The summer having finally appeared, it seems a good time to publish a Stout recipe. Stout and summer are inextricably intertwined in my twisted mind. Why? Isn't it obvious? Sun, empire, set, West Indian Stout. See?
Barclay Perkins were lucky enough to have a couple of brewhouses of different sizes. At the main one they churned out their high-volume beers: X Ale, PA and XLK. In batches of more than 500 barrels. While the New Brewery concentrated on smaller run beers. Export PA, KK, KKK and a whole bunch of Stouts. The brew lengths of these beers varied from just 30 to 200 barrels.
These are the Stouts Barclay Perkins brewed in 1924 and 1925:
|Barclay Perkins Stouts in the 1920's|
|Date||Year||Beer||Style||OG||FG||ABV||App. Atten-uation||lbs hops/ qtr||hops lb/brl||boil time (hours)||boil time (hours)||dry hops (oz / barrel)||colour|
|11th Sep||1924||BS Ex||Stout||1072.5||1024.0||6.42||66.90%||14.00||4.62||2.5||8.00|
|17th Dec||1924||IBS Ex||Stout||1103.4||1040.0||8.39||61.32%||16.00||6.97||2.25||2||10.67||420|
|17th Dec||1924||TT blend||Porter||1026.0||1007.0||2.51||73.08%||16.00||1.11||2.25||2||0.00|
|31st Aug||1925||BBS Ex||Stout||1079.7||1029.5||6.64||62.99%||15.00||5.38||2.5||8.00||230|
|25th Sep||1925||OMS Experimental for bottling||Stout||1045.6||1014.0||4.18||69.31%||8.40||1.66||2||0.00||200|
|25th Sep||1925||OMS for bottling||Stout||1050.9||1017.5||4.41||65.59%||7.64||1.71||2||0.00||260|
|Barclay Perkins brewing record held at the London Metropolitan Archives, document number ACC/2305/1/611|
A word of explanation. BSc was a Stout brewed for the Scottish market. BS Ex was Export Brown Stout. IBS the domestic version of Russian Stout. IBS Ex the export version of Russian Stout. OMS was their Oatmeal Stout. TT was Porter. And RNS?
I'm fairly certain RNS was brewed for the Royal Navy. Hence the RN in the name. Not sure whether it made it onto ships. Hang on a minute. My dad was in the Royal Navy in the 1920's. I wonder if he ever drank RNS?
The grists for all the Stouts were generally similar, though only RNS BSc and OMS contained crystal malt. Black malt and roasted barley were swapped around a fair bit. One brew of a beer would use the one, another the other. Absolutely no pattern or consistency to it at all.

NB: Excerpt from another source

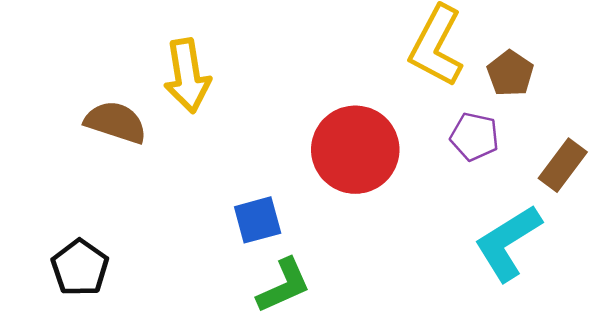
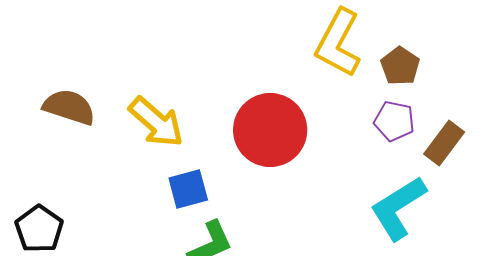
yellow arrow: (187, 76) -> (156, 122), moved, turned -40
purple pentagon: (474, 137) -> (394, 121), moved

Dry hops vary quite a lot between the different Stouts. RNS, TT and OMS were the only ones to receive none at all. I can understand it in the case of the latter two. But why RNS wasn't dry hopped when similar Stouts were I've no idea. Apologies for being so little help.
I'm all ausgeworded. Let's give Kristen a chance to do his thing . . . . . .
Notes: This one is going to be trouble for some of you b/c of the vast amounts of specialty malts. The three base malts are two proper English pale malts and a mild malt. Feel free to substitute for just a single one. If you go with a single mild, use English, not American. If you want to make it easy, a simple Maris otter will do marvelously. The amber and brown malt really do a great job of adding a lot of malty complexity in the toasty, cocoa range. The roasted barley gives a beautiful crimson hue to this bad boy so make sure and use your favorite. Oh, lest I forget. Do you see that ‘Roasted Barley – Copper’? That’s the amount of micronized (spice grinder) roasted barley you add directly to the copper. I found it doesn’t matter when you add it so just chuck it in at the start so you don’t forget! Don’t use American, you want something that’s sharp with character like Fawcett. The Invert No3 is mandatory*. You shouldn’t have a problem with this finishing too dry but be mindful of the yeast you choose as if its finishes too low it will gain a harshness to it. And yes, you read that right. Caramel. They added caramel to this dark bastard for whatever reason. It wasn’t a lot as you see but its there. Add it or don’t. Its up to you.
*re Invert No3 – Ok gents, if you don’t have invert 3, do not add plain sugar or golden syrup. You are much better off just going without for the whole thing. This will drop it down to a session stout for sure.